- [SOURCE EXTRACT]
◆ ◆ ◆ ◆ ◆ ◆ ◆
The 2017 Shanghai Darts Masters was the second staging of the tournament by the Professional Darts Corporation, as a second entry in the 2017 World Series of Darts. The tournament featured eight Asian players who faced eight PDC players and was held at the Pullman Hotel Shanghai South in Shanghai, China from 6–7 July 2017.

Michael van Gerwen was the defending champion, and he retained his title by beating Dave Chisnall 8–0 in the final.

Prize money
The total prize fund was £60,000.

Qualifiers
Eight PDC players – the top eight from the 2017 Premier League – were initially invited. Adrian Lewis subsequently pulled out and was replaced by Gerwyn Price, meaning that the eight players invited were the same as had been invited for the previous World Series event, the 2017 Dubai Duty Free Darts Masters. They are seeded according to the World Series Order of Merit:

  Gary Anderson (quarter-finals)
◆ ◆ ◆ ◆ ◆ ◆ ◆
- [DATA TO EXAMINE]

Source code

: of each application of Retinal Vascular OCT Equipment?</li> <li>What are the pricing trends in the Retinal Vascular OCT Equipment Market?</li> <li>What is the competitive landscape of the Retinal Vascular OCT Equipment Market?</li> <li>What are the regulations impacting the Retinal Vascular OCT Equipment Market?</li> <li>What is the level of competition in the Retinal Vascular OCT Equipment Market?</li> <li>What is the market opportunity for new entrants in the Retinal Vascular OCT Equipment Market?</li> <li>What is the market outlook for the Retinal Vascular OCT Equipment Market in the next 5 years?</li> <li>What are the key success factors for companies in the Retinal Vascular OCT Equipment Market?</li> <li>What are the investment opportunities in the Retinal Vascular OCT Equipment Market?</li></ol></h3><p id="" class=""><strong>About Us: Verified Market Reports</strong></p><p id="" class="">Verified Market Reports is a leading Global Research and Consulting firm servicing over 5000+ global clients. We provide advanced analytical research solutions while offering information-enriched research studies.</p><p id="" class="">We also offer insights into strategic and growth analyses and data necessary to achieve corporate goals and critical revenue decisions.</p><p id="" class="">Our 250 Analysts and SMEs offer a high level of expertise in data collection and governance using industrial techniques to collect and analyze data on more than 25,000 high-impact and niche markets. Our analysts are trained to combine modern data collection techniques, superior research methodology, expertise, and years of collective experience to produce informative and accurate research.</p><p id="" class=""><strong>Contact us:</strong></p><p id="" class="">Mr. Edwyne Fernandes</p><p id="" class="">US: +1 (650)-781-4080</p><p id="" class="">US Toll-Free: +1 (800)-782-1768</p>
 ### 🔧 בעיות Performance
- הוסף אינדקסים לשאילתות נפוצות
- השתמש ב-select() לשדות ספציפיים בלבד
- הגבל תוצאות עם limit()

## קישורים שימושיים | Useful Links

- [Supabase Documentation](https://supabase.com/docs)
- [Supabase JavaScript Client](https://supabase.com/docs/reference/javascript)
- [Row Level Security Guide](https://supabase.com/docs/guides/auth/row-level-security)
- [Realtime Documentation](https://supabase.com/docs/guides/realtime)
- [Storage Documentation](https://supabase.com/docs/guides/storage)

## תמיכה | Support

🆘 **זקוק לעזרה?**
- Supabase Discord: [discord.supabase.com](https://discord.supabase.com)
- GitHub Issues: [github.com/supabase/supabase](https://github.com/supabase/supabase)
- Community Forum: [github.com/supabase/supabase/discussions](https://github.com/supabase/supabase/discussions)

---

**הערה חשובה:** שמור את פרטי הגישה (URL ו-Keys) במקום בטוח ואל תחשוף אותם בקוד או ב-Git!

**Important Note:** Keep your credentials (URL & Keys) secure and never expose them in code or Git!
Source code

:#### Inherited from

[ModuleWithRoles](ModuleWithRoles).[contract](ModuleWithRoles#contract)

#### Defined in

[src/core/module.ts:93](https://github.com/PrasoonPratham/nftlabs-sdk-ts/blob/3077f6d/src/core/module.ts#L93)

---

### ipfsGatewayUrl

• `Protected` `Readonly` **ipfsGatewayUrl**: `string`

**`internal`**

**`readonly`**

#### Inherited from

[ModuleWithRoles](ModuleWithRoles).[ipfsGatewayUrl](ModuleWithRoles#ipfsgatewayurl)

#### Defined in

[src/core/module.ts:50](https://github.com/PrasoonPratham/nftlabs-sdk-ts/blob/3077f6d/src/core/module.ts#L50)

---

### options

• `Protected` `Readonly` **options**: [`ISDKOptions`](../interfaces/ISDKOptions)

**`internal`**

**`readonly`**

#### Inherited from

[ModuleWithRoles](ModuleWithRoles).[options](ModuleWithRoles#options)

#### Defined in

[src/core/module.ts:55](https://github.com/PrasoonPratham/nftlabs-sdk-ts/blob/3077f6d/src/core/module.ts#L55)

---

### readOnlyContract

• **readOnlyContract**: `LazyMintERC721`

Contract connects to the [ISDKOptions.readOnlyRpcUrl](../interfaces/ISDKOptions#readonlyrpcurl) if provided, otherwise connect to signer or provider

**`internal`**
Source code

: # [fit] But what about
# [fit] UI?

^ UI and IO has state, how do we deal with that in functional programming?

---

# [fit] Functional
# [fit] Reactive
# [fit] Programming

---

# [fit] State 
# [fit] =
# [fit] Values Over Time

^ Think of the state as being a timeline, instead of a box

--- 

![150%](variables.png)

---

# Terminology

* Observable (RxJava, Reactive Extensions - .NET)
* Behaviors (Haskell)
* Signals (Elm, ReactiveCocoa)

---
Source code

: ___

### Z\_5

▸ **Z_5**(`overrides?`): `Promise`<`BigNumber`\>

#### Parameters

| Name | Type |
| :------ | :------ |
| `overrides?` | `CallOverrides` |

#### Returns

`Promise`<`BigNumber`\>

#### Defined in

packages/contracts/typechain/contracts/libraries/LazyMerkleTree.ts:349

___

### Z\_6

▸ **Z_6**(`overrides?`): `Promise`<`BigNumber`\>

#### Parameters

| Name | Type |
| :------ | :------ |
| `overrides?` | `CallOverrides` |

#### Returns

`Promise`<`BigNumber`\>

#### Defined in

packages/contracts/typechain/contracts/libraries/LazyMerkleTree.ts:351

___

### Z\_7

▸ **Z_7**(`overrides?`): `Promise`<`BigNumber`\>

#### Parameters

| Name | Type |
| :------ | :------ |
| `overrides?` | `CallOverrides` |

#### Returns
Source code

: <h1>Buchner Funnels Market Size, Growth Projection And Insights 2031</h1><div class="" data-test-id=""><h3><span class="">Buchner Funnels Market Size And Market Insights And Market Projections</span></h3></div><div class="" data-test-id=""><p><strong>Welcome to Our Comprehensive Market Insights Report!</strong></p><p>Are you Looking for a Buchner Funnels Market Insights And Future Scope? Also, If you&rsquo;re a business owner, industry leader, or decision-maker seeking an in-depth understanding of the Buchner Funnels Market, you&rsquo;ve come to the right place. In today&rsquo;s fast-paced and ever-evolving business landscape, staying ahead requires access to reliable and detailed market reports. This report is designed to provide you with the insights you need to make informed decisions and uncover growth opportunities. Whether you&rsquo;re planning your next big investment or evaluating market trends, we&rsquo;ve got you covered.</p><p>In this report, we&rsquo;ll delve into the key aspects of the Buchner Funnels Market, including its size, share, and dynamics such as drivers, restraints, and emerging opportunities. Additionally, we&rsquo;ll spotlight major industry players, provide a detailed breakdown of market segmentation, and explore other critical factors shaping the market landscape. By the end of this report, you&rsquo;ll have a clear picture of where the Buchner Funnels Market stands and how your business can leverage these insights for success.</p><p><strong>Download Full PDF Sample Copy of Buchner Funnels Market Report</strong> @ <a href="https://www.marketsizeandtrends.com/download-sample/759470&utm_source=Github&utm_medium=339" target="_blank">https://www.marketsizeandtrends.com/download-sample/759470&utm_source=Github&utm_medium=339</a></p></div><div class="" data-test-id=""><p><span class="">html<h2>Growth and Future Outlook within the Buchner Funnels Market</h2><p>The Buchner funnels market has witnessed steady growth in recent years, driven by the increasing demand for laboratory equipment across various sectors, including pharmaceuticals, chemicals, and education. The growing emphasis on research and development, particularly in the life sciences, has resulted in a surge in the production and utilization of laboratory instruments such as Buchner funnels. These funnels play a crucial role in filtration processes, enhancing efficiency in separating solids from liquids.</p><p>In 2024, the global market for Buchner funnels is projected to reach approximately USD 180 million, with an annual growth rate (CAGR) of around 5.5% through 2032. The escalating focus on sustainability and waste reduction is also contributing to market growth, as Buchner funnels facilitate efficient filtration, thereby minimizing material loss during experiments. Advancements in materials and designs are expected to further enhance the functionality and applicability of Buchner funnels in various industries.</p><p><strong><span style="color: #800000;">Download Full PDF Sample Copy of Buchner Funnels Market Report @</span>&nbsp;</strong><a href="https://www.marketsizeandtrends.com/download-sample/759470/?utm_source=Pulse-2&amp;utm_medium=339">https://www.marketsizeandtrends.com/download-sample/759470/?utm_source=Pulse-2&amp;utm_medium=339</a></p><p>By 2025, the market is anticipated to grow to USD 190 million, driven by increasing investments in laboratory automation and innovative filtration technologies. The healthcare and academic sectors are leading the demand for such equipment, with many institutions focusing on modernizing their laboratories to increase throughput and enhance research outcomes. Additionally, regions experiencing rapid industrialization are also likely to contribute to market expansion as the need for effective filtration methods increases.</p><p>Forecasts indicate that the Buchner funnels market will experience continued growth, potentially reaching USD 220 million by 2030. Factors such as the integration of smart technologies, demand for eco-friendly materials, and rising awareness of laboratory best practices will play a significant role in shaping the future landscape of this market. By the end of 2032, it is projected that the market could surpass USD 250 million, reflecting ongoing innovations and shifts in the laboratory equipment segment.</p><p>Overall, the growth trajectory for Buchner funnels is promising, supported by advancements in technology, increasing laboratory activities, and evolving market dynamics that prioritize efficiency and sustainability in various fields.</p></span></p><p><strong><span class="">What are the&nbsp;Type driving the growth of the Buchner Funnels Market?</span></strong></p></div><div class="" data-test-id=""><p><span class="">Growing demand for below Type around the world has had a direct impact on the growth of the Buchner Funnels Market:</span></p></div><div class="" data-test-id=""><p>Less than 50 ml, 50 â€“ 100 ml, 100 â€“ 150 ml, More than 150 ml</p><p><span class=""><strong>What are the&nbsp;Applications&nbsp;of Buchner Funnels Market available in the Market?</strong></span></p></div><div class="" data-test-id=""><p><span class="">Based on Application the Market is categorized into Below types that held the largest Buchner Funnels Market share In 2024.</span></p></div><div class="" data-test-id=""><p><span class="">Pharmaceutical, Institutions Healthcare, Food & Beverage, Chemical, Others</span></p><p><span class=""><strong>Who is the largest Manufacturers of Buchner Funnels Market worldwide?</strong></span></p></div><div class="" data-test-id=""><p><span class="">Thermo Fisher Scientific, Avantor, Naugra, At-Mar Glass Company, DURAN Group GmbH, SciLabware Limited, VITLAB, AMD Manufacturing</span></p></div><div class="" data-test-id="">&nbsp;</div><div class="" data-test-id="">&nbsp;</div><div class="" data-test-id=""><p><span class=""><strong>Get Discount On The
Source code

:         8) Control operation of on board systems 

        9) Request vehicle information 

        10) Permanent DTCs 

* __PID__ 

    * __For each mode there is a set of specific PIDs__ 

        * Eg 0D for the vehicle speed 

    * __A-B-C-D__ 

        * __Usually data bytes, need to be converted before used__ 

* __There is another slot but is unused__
◆ ◆ ◆ ◆ ◆ ◆ ◆
- [TRY IT] List every darts player named in the Shanghai Darts Masters article. The data has no connection to the Shanghai Darts Masters article.

- [YOUR RESPONSE]
- Michael van Gerwen
- Dave Chisnall
- Adrian Lewis
- Gerwyn Price
- Gary Anderson